Goal
Copy out, word for word, the lines in the entries below from the one containing "common name: Marsh sandpiper" through the one containing "genus: Polistes", including both, and return nothing else.

Data lines
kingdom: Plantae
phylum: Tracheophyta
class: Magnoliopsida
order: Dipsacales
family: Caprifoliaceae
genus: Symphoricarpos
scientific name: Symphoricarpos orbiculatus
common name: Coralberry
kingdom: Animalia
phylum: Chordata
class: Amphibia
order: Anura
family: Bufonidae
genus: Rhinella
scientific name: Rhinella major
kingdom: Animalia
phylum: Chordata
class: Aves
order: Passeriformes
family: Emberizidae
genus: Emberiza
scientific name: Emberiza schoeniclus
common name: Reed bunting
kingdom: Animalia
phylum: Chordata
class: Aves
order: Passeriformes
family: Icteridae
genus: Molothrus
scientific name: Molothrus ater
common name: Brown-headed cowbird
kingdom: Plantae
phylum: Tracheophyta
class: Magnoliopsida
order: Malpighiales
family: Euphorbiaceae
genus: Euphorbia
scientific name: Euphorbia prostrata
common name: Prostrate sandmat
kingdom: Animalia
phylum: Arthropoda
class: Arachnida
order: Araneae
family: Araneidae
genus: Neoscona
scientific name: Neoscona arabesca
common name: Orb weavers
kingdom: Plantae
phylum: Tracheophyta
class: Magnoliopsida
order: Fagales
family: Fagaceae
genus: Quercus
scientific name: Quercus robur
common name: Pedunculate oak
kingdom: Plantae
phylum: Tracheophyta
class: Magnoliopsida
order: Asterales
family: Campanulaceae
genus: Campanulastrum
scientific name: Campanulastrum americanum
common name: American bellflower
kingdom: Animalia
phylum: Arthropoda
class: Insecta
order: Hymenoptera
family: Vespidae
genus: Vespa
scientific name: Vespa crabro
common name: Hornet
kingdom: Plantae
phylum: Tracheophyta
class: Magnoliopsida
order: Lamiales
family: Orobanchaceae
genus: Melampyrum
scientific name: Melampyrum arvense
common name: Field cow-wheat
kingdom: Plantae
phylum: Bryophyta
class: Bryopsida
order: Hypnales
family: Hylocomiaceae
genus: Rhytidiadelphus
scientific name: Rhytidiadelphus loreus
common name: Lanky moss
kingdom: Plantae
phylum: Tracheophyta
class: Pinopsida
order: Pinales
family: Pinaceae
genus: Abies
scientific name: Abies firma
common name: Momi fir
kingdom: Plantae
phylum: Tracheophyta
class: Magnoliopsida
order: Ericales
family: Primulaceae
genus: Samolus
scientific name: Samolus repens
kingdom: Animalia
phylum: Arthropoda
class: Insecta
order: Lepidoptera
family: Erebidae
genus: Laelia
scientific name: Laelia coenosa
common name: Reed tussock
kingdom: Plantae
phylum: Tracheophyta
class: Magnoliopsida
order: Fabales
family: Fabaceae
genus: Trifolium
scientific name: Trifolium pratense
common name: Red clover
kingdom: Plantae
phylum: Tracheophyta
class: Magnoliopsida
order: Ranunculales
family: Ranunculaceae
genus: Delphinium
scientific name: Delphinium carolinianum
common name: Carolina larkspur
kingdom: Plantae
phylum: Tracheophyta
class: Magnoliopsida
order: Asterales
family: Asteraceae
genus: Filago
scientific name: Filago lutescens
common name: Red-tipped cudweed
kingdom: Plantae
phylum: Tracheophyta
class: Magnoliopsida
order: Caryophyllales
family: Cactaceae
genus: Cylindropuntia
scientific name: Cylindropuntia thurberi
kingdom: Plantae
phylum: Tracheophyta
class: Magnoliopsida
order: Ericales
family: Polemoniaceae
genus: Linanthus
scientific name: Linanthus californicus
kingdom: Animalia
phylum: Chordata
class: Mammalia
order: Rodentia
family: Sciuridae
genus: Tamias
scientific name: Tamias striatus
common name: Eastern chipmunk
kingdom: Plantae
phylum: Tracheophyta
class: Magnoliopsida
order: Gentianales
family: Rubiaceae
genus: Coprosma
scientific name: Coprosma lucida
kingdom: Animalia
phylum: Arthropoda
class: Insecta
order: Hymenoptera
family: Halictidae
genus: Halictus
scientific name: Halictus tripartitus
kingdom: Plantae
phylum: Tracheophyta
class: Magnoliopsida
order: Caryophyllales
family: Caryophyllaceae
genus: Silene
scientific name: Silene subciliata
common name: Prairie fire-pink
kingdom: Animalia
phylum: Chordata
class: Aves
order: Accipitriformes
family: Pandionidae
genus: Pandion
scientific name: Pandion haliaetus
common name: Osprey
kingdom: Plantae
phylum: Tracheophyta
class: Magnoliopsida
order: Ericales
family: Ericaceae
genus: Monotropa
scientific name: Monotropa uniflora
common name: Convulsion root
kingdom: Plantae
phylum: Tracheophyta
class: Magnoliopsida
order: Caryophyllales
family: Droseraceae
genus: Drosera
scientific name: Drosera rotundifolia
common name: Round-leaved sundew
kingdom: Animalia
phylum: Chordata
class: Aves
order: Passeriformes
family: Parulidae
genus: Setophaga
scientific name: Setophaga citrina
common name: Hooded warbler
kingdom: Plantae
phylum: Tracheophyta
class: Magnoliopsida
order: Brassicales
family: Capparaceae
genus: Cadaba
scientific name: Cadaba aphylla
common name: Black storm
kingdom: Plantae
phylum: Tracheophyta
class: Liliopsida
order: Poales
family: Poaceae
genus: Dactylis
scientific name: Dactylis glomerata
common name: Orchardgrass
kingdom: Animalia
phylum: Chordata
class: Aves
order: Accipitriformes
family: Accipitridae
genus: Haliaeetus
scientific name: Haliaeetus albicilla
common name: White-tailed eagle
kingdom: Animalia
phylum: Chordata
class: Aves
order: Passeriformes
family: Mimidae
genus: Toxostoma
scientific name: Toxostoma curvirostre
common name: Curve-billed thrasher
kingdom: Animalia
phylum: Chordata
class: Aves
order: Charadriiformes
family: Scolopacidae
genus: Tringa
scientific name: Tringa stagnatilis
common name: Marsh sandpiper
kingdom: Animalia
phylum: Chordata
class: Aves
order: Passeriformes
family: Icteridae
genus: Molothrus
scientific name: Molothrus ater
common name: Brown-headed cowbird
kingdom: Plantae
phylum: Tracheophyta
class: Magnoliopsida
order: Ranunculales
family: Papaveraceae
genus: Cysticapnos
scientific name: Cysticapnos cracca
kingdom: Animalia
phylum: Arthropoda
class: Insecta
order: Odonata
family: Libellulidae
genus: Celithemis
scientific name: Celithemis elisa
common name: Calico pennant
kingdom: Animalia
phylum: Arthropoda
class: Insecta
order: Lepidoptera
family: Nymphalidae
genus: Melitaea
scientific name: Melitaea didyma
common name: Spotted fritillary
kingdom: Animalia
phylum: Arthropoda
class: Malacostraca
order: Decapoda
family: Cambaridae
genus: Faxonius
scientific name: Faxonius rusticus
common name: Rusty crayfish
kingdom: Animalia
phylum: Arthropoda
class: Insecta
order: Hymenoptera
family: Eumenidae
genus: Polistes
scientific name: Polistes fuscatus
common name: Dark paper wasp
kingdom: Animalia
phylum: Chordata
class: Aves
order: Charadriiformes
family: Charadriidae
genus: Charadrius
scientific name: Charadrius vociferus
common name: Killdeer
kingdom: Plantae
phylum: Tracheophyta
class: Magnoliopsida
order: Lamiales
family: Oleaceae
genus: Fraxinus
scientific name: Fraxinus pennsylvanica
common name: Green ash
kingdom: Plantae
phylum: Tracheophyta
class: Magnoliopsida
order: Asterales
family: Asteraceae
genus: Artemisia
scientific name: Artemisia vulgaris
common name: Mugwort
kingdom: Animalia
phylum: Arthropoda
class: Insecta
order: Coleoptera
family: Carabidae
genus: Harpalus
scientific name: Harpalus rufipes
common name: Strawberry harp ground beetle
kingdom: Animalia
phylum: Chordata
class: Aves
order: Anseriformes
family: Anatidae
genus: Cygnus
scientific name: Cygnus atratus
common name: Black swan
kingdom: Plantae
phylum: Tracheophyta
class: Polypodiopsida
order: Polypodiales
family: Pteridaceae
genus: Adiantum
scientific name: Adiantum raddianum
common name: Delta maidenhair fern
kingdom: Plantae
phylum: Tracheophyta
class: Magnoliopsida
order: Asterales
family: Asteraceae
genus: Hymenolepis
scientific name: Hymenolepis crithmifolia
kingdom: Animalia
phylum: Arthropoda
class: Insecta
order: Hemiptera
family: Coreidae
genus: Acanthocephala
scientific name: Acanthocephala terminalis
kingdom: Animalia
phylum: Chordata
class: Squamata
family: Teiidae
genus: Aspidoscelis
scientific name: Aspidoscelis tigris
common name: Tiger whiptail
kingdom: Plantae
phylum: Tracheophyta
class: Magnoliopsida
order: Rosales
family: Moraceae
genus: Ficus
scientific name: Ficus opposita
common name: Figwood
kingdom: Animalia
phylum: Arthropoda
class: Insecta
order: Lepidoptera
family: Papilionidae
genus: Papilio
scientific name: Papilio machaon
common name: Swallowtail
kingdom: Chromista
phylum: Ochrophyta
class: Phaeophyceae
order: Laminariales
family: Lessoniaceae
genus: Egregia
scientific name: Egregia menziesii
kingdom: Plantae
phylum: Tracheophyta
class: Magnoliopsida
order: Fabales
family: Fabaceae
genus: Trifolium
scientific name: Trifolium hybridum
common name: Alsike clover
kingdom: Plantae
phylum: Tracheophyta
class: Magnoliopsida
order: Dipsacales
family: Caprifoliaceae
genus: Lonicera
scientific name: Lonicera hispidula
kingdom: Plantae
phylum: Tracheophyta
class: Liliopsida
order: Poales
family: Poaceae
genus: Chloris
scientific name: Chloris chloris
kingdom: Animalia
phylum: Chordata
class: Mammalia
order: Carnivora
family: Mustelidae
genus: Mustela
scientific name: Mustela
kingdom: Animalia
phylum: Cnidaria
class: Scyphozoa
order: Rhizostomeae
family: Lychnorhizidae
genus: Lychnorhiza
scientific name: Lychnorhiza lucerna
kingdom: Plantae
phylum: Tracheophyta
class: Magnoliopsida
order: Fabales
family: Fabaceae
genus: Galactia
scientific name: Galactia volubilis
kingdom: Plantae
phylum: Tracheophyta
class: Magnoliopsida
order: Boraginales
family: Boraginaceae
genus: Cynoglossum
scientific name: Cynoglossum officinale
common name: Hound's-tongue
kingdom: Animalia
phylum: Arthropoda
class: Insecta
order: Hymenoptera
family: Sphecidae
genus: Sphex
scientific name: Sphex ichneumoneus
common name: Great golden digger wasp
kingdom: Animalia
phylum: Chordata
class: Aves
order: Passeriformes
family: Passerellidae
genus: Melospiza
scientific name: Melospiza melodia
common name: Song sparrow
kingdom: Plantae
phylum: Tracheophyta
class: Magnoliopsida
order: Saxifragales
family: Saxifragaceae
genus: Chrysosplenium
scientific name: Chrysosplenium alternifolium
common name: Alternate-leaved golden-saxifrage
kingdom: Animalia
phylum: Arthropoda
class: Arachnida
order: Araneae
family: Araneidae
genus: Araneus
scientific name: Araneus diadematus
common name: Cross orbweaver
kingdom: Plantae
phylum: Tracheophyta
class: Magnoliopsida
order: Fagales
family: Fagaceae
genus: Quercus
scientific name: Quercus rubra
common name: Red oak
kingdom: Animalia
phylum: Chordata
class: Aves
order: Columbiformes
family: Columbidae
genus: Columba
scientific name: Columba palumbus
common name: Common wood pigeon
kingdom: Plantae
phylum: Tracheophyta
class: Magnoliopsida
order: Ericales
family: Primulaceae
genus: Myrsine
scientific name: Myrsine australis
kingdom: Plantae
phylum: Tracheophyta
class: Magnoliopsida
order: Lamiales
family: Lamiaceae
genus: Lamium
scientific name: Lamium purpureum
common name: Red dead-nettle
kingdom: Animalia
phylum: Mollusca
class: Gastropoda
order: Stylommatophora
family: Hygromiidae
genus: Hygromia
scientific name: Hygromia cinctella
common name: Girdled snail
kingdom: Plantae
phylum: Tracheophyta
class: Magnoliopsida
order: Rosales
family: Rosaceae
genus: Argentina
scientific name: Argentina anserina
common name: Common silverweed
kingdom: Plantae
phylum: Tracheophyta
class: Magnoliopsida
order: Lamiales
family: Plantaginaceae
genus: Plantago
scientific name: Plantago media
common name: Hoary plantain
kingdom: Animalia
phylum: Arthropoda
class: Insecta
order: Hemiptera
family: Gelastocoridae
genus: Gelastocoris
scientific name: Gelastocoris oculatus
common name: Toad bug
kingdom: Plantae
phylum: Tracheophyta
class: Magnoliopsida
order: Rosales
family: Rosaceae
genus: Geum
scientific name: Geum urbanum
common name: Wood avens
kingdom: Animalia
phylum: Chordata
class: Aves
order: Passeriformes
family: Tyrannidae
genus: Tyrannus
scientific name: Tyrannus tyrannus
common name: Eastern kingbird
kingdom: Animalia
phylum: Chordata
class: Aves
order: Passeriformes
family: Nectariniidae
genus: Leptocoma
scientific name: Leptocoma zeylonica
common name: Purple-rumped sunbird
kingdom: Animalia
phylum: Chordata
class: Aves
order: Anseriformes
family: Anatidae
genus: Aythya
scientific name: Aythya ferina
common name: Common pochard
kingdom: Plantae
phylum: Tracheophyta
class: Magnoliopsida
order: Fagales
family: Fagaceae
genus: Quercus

Response to this exercise
common name: Marsh sandpiper
kingdom: Animalia
phylum: Chordata
class: Aves
order: Passeriformes
family: Icteridae
genus: Molothrus
scientific name: Molothrus ater
common name: Brown-headed cowbird
kingdom: Plantae
phylum: Tracheophyta
class: Magnoliopsida
order: Ranunculales
family: Papaveraceae
genus: Cysticapnos
scientific name: Cysticapnos cracca
kingdom: Animalia
phylum: Arthropoda
class: Insecta
order: Odonata
family: Libellulidae
genus: Celithemis
scientific name: Celithemis elisa
common name: Calico pennant
kingdom: Animalia
phylum: Arthropoda
class: Insecta
order: Lepidoptera
family: Nymphalidae
genus: Melitaea
scientific name: Melitaea didyma
common name: Spotted fritillary
kingdom: Animalia
phylum: Arthropoda
class: Malacostraca
order: Decapoda
family: Cambaridae
genus: Faxonius
scientific name: Faxonius rusticus
common name: Rusty crayfish
kingdom: Animalia
phylum: Arthropoda
class: Insecta
order: Hymenoptera
family: Eumenidae
genus: Polistes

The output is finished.